Minnesota is not alone. In Kentucky, Jonathan Rabinowitz, chairman of the state’s Horse Racing and Gaming Corporation, told fellow board members Tuesday that he expects the state’s attorney general, Russell Coleman, to take action against prediction market operators within months. Coleman has already joined 39 other state attorneys general in writing to the CFTC, urging the agency to keep sports betting regulation in the hands of states.

What triggered this response from Kentucky? Just weeks ago, Polymarket briefly offered contracts on the outcome of the Kentucky Derby before Churchill Downs, the race’s iconic host, stepped in and demanded the market be removed. Kentucky’s legislature has already passed a ban on state-licensed sportsbooks offering prediction market products and imposing a 14.25 per cent tax on prediction market operators’ adjusted revenue (the same as for sports betting).

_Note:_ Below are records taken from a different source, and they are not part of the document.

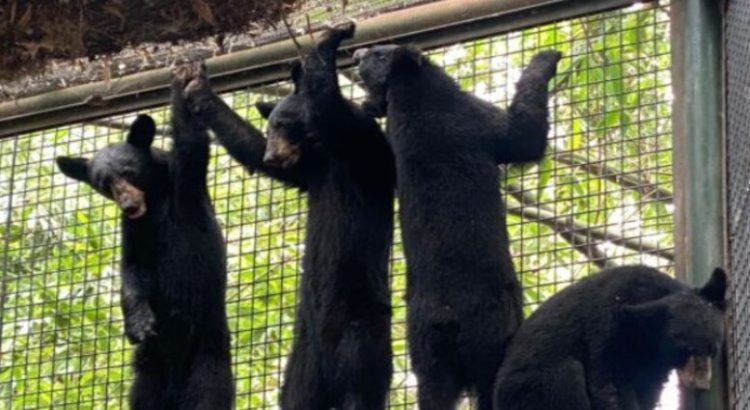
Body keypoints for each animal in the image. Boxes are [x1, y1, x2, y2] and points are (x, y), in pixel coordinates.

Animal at [57, 65, 234, 410]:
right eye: (104, 184)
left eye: (128, 171)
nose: (128, 203)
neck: (155, 199)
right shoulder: (134, 228)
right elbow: (134, 268)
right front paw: (138, 322)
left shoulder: (185, 187)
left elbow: (192, 144)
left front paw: (182, 83)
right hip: (150, 368)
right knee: (144, 395)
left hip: (209, 350)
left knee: (210, 392)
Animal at [185, 23, 396, 410]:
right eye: (270, 129)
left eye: (282, 124)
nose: (273, 154)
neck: (325, 152)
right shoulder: (310, 170)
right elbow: (253, 151)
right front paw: (197, 88)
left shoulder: (357, 140)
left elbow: (326, 102)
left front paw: (328, 40)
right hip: (305, 354)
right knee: (298, 394)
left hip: (359, 326)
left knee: (359, 384)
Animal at [356, 45, 560, 410]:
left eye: (378, 55)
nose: (356, 55)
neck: (411, 94)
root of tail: (447, 316)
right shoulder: (487, 122)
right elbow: (527, 134)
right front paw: (546, 58)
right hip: (494, 341)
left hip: (428, 360)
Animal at [494, 266, 728, 410]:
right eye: (684, 348)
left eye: (713, 349)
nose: (701, 381)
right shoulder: (607, 325)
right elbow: (608, 381)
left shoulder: (652, 366)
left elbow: (647, 391)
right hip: (528, 391)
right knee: (567, 375)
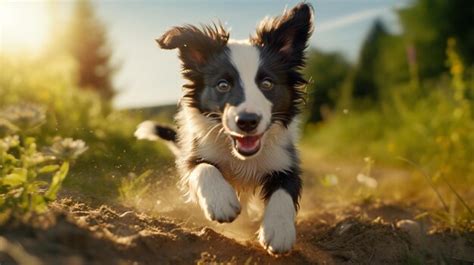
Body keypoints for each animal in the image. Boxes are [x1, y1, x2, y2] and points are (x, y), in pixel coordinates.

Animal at [135, 2, 312, 254]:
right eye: (222, 85)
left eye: (267, 83)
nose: (247, 121)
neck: (242, 158)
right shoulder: (195, 152)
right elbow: (203, 168)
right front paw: (221, 202)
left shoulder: (285, 160)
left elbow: (284, 191)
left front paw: (279, 231)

What’s the Problem with Prediction Markets?

Essentially, the question is this: are prediction markets a form of gambling, or are they federally regulated commodity contracts? Operators like Kalshi and Polymarket argue the latter, pointing to federal court victories that have allowed them to offer contracts on elections and political events. CFTC Chairman Michael Selig, a Trump appointee, has been an open advocate of expanding into sports.

States, meanwhile, see it differently, and they also see dollars leaving their regulated, tax-generating casino and sportsbook industries. The battle is no longer a quiet regulatory dispute. It is becoming, piece by piece, a defining legal war over who controls the ever-growing American gambling industry in the digital age. Currently, the outcome of this war remains unclear.